Les sophismes chez les universitaires : une dérive difficile à justifier

Lorsqu’une personne sans formation académique commet des erreurs grossières de raisonnement, on peut s’en étonner modérément. Mais voir des titulaires de maîtrise, de doctorat, des enseignants d’université ou des chercheurs recourir à des sophismes manifestes reste, pour moi, beaucoup plus troublant.

Un sophisme est une erreur de raisonnement qui affaiblit l’argument ou le rend invalide, même s’il peut sembler convaincant à première vue.

On en voit des formes très classiques :

  • attaquer la personne au lieu de discuter l’argument ;
  • prétendre qu’une affirmation est vraie parce qu’elle n’a pas été prouvée fausse, ou l’inverse ;
  • supposer qu’un petit événement entraînera nécessairement une catastrophe en chaîne ;
  • croire qu’une idée est bonne simplement parce qu’elle est populaire.

Le problème n’est pas seulement que cela nuit à la vérité. Cela atteint aussi directement la crédibilité de celui qui parle, surtout lorsqu’il revendique une autorité académique.

Les dégâts produits par ces erreurs

1. Elles affaiblissent les positions défendues

Lorsqu’un raisonnement fallacieux est repéré, la confiance dans la thèse qu’il soutient diminue. Même une idée partiellement juste peut perdre de sa force si elle est portée par des procédés intellectuellement faibles.

2. Elles brouillent la discussion

Les sophismes introduisent de la confusion. Ils déplacent le débat, obscurcissent les vrais enjeux et empêchent d’évaluer équitablement les positions en présence.

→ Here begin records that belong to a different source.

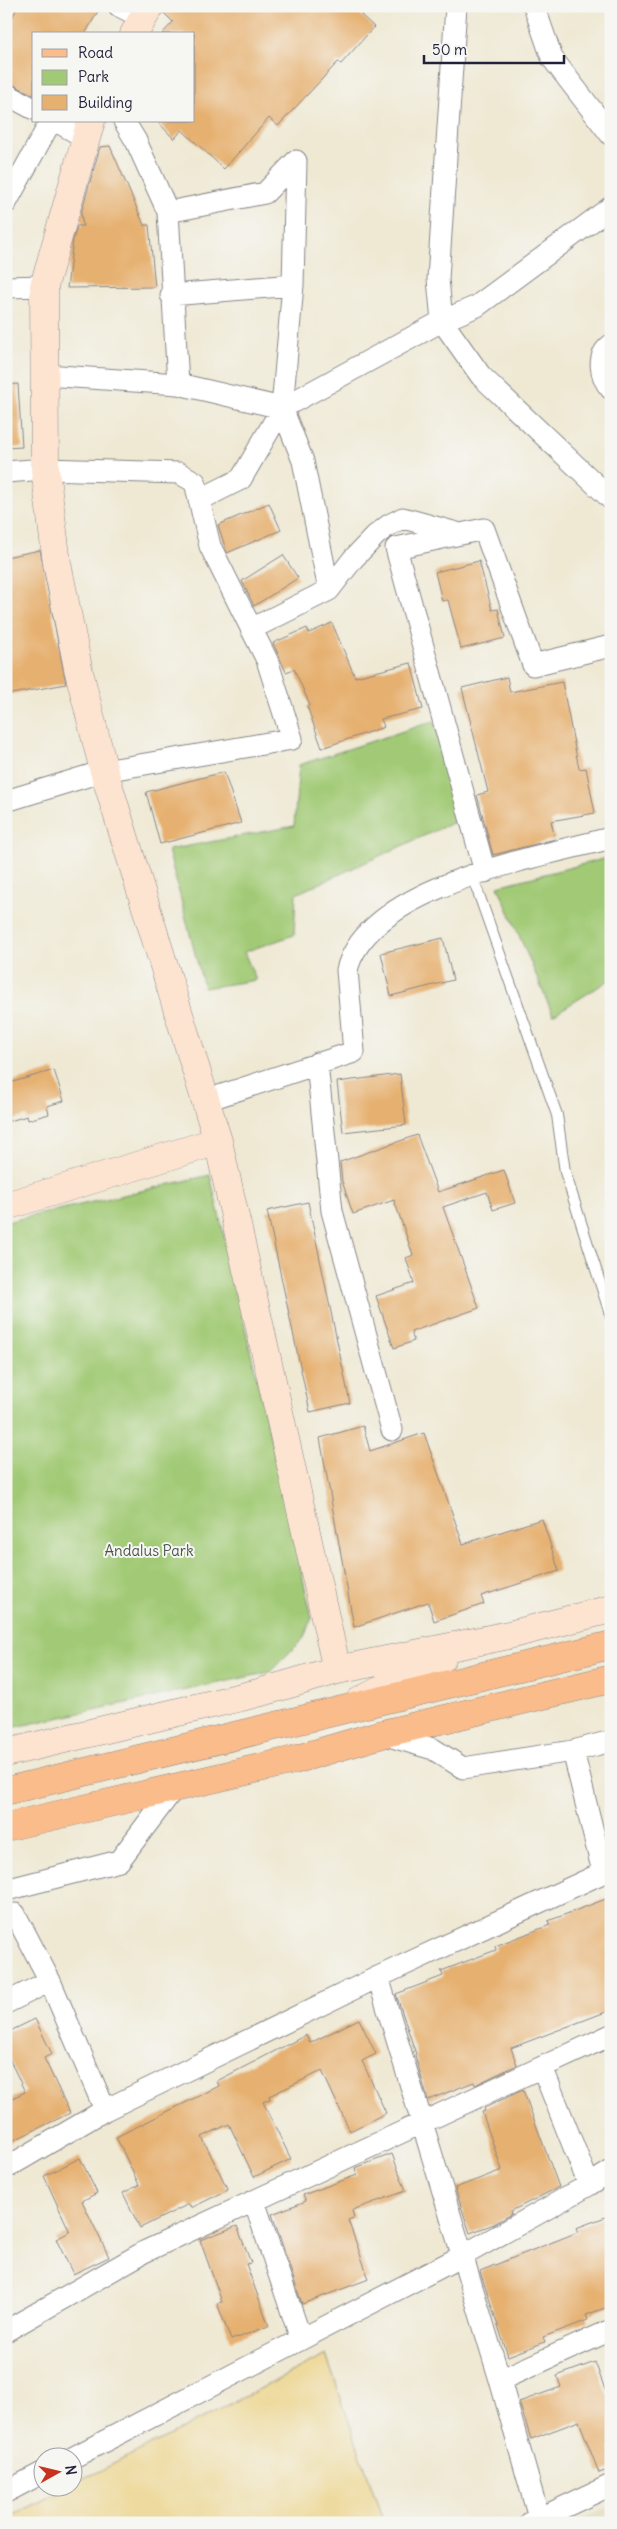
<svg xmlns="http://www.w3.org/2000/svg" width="617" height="2529" font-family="Delius,sans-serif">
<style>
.built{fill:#e1dcba}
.green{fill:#a2ca76;stroke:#627658}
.sand{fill:#eeda9e;stroke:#887e6c}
.building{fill:#e6b070}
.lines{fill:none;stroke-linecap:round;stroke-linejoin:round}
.lane-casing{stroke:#888688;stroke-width:12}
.street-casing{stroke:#888688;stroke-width:23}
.secondary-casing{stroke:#888688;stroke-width:29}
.primary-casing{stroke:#888688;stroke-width:29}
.lane{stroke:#fff;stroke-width:10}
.street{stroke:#fff;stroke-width:21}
.secondary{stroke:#fde4d1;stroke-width:28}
.primary{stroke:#fabc8b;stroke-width:28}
.labels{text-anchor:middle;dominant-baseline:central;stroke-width:4;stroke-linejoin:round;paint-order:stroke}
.park-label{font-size:15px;fill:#48544d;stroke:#f6f6f2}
</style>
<rect width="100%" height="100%" fill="#f6f6f2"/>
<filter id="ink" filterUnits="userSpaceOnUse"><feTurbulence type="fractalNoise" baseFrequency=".02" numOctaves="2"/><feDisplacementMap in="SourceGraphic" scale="10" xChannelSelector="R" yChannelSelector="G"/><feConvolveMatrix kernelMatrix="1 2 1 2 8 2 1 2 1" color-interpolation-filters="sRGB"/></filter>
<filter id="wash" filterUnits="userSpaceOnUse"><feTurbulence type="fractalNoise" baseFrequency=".0096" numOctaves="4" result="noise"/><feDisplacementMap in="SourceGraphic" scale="20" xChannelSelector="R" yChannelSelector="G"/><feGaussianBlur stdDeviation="1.12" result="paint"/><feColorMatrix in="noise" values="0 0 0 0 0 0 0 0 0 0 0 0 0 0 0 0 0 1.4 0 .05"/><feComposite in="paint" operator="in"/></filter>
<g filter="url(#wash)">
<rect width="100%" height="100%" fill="#efe9d4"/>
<path class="built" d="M 611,2506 L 611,2523 L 571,2523 Z"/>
<path class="green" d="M 434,721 L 461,819 L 296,894 L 294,935 L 244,952 L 256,980 L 204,988 L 168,850 L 294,826 L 299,765 Z
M 611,857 L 611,979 L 553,1015 L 498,886 Z
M 210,1175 L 312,1618 L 304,1638 L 270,1672 L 6,1729 L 6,1222 Z"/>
<path class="sand" d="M 326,2355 L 384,2523 L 6,2523 L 6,2519 Z"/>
<g id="blocks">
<path class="building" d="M 18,6 L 101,6 L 85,34 L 34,34 L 34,95 L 6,81 L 6,30 Z
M 166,6 L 369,6 L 361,15 L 374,27 L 341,64 L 338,62 L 278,126 L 269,118 L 224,169 L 182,130 L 174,139 L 157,121 L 194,121 L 194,34 L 162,34 L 173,22 L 164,13 Z
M 110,146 L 144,225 L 149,225 L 155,287 L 67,288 L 73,240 L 77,226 L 83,226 L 81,213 L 100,147 Z
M 18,384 L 22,447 L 6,448 L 6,385 Z
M 269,503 L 281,530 L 227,553 L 218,525 Z
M 40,550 L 66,684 L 6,695 L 6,557 Z
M 283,555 L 298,578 L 254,606 L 242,581 Z
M 479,561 L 492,610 L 498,609 L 505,638 L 461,649 L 448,600 L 442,601 L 435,572 Z
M 332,623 L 355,677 L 411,663 L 423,709 L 381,719 L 384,727 L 322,748 L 307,706 L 310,705 L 294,669 L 286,672 L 273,643 L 307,628 L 309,633 Z
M 507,677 L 510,692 L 562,682 L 579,769 L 586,768 L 595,813 L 551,821 L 555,839 L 493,855 L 477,795 L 488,792 L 462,688 Z
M 224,772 L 241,823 L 160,844 L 146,792 Z
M 443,938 L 453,980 L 391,996 L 381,953 Z
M 54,1070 L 64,1101 L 47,1106 L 49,1114 L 28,1120 L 27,1116 L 6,1122 L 6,1084 Z
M 400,1074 L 406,1125 L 343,1132 L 337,1082 Z
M 417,1135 L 438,1192 L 504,1170 L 515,1203 L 493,1210 L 487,1192 L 443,1207 L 479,1308 L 411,1332 L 414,1341 L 394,1348 L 376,1296 L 414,1283 L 406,1258 L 413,1255 L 394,1200 L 353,1214 L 342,1181 L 340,1162 Z
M 308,1202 L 350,1403 L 310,1412 L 267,1211 Z
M 363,1426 L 370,1451 L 424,1433 L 463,1544 L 542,1519 L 559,1571 L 481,1596 L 484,1604 L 434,1621 L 428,1602 L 354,1627 L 320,1438 Z
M 611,1897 L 611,2010 L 511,2048 L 517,2065 L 475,2085 L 474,2082 L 428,2100 L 415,2055 L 416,2054 L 396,1994 L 443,1976 L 441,1971 L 496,1950 L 495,1946 L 550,1925 L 548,1921 Z
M 35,2019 L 52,2054 L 44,2058 L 70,2113 L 6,2144 L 6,2101 L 25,2092 L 6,2052 L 6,2033 Z
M 359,2019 L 376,2054 L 362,2061 L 386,2113 L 350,2131 L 322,2071 L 269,2096 L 270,2099 L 263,2102 L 291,2159 L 254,2177 L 229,2124 L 202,2137 L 228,2190 L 191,2208 L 189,2204 L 140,2228 L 123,2193 L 139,2185 L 116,2137 L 219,2086 L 217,2081 L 306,2035 L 310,2043 Z
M 523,2090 L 559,2187 L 511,2211 L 512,2214 L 494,2224 L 470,2233 L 455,2188 L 502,2170 L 482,2112 L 485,2111 L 484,2108 Z
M 392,2154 L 406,2191 L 352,2210 L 354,2218 L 348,2220 L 369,2279 L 302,2304 L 272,2214 L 306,2201 L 303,2195 L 357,2175 L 355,2168 Z
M 80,2158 L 97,2193 L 82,2201 L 109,2257 L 73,2274 L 56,2239 L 70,2232 L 44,2176 Z
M 611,2215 L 611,2306 L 586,2315 L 588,2320 L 543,2337 L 545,2342 L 508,2356 L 480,2271 L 578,2232 L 576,2228 Z
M 237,2226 L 251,2263 L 246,2264 L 269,2326 L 231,2340 L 217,2303 L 222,2302 L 200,2240 Z
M 595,2362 L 611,2406 L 611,2469 L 599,2473 L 579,2421 L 531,2439 L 519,2402 L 561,2387 L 557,2376 Z"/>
</g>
</g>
<g filter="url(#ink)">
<use href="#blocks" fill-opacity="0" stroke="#888688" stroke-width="1"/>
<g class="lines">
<g class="lane-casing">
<path id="lane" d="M 472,875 L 557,1115 L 565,1172 L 611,1317"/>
</g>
<g class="street-casing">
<path id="street" d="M 119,6 L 143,18
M 456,6 L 438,279 L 442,321 L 481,376 L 611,499
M 534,6 L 552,58 L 611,135
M 6,94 L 34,109
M 56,121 L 86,138
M 124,121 L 136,141 L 168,212 L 178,384
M 6,203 L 51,121
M 168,212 L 265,193 L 296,161
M 6,287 L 44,286
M 171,295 L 293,285
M 611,345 C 596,356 600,377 611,389
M 45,375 L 178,384 L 282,408 L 442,321 L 477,306 L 611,207
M 282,408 L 293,285 L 296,161
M 6,472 L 45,469 L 179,473 L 195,482 L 210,546 L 267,660 L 292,739 L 104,771 L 6,801
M 199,500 L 241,479 L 282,408 L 303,461 L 329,590
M 251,629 L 329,590 L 353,559 L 376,535 L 389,525 L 403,518 L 457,533
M 485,872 L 396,548 L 484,529 L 533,665 L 611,646
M 317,1063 L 332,1211 L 392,1430
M 207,1100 L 354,1052 L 347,970 C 368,886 538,857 611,838
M 382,1734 L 433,1749 L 463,1768 L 573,1751 L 611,1741
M 573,1751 L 603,1872
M 6,1890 L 119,1861 L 175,1787
M 6,1916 L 15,1914 L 50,1981 L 105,2110
M 378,1977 L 500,2380 L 539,2518
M 6,2003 L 50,1981
M 542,2067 L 589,2185
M 6,2168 L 105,2110 L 378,1977 L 611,1869
M 254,2201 L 301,2339
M 6,2331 L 144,2252 L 611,2035
M 500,2380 L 611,2330
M 72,2458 L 462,2256 L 589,2185 L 611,2171
M 6,2492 L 42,2473
M 530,2523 L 611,2485"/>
</g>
<g class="secondary-casing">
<path id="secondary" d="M 134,34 L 150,6
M 91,121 L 44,286 L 45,469 L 57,563 L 78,668 L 104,771 L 218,1141 L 337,1670
M 6,1206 L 218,1141
M 360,1701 L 442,1658
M 6,1753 L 262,1692 L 337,1670 L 509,1635 L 611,1609"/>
</g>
<g class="primary-casing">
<path id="primary" d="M 6,1791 L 611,1645
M 6,1827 L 294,1760 L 382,1734 L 611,1679"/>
</g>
<use href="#lane" class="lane"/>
<use href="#street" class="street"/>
<use href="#secondary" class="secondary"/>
<use href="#primary" class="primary"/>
</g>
</g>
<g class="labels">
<g class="park-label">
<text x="149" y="1550">Andalus Park</text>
</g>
</g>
<rect width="617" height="2529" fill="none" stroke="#f6f6f2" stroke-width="25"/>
<rect x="32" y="32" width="162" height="90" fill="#f6f6f2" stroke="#a1a1a9"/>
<rect x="42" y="49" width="25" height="8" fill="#fabc8b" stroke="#a1a1a9"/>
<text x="78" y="58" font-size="15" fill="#22223b">Road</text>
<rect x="42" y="70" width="25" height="15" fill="#a2ca76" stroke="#a1a1a9"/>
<text x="78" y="82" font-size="15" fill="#22223b">Park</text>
<rect x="42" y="95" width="25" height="15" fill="#e6b070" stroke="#a1a1a9"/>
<text x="78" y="108" font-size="15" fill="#22223b">Building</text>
<g transform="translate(58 2472) rotate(82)"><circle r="24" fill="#f6f6f2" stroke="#a1a1a9"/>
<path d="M0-4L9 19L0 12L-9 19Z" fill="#c8321e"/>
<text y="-8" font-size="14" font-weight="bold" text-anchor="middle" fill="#22223b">N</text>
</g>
<path d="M424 55v8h140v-8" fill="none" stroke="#22223b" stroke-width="2.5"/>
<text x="432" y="55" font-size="15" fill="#22223b" stroke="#f6f6f2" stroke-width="4" paint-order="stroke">50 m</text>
</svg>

Le résultat est souvent un échange stérile, plus conflictuel qu’éclairant.

3. Elles déforment la réalité

Dans les débats sociaux, politiques ou intellectuels, un raisonnement défectueux peut produire des diagnostics faux, puis des décisions médiocres. L’erreur logique n’est donc pas un détail technique : elle a des effets pratiques.

4. Elles trompent le public

Dans l’espace public, les raisonnements fallacieux séduisent souvent parce qu’ils sont rapides, émotionnels et faciles à relayer. Ils peuvent donc orienter l’opinion vers des conclusions fragiles ou complètement erronées.

5. Elles détruisent la crédibilité du locuteur

Lorsqu’une personne s’appuie régulièrement sur des sophismes, son image intellectuelle s’abîme. Ceux qui savent identifier ces procédés finissent par se demander non seulement si sa pensée est solide, mais parfois aussi si sa démarche est honnête.

Pourquoi des universitaires y tombent-ils quand même ?

La question mérite d’être posée sérieusement. Je vois au moins trois causes récurrentes.

Le règne de la réaction rapide

Dans les polémiques publiques, les émotions et la vitesse prennent souvent le dessus sur l’analyse. On réagit avant d’examiner. On cherche à gagner la séquence avant de chercher le vrai.

L’efficacité sociale des procédés pauvres

Un raisonnement faible peut être très rentable médiatiquement. Il attire l’attention, fédère un camp, donne une impression de force. Beaucoup de gens préfèrent une formule percutante à une démonstration rigoureuse.

L’insuffisance réelle de la formation critique

Avoir fréquenté l’université ne signifie pas toujours avoir été formé sérieusement à la logique, à l’argumentation ou à l’identification des biais cognitifs. On peut avoir une spécialisation poussée dans un domaine tout en restant très vulnérable à certaines erreurs de raisonnement.

Penser juste demande un effort

Il ne faut pas idéaliser la pensée logique comme si elle allait de soi. Elle exige un travail constant :

  • résister aux raccourcis mentaux ;
  • surveiller ses biais personnels ;
  • accepter de ralentir ;
  • apprendre à examiner ses propres arguments avec la même sévérité que ceux des autres.

Autrement dit, le raisonnement solide n’est pas l’état spontané de l’esprit humain. C’est une discipline.

Conclusion

Éviter les sophismes demande donc plus qu’un diplôme. Cela demande une formation continue du jugement, une certaine ascèse intellectuelle et une maîtrise minimale de ses réactions affectives.

Quand cette discipline manque, le discours académique peut devenir plus dangereux que l’ignorance ordinaire, parce qu’il porte les habits de l’autorité sans en assumer la rigueur.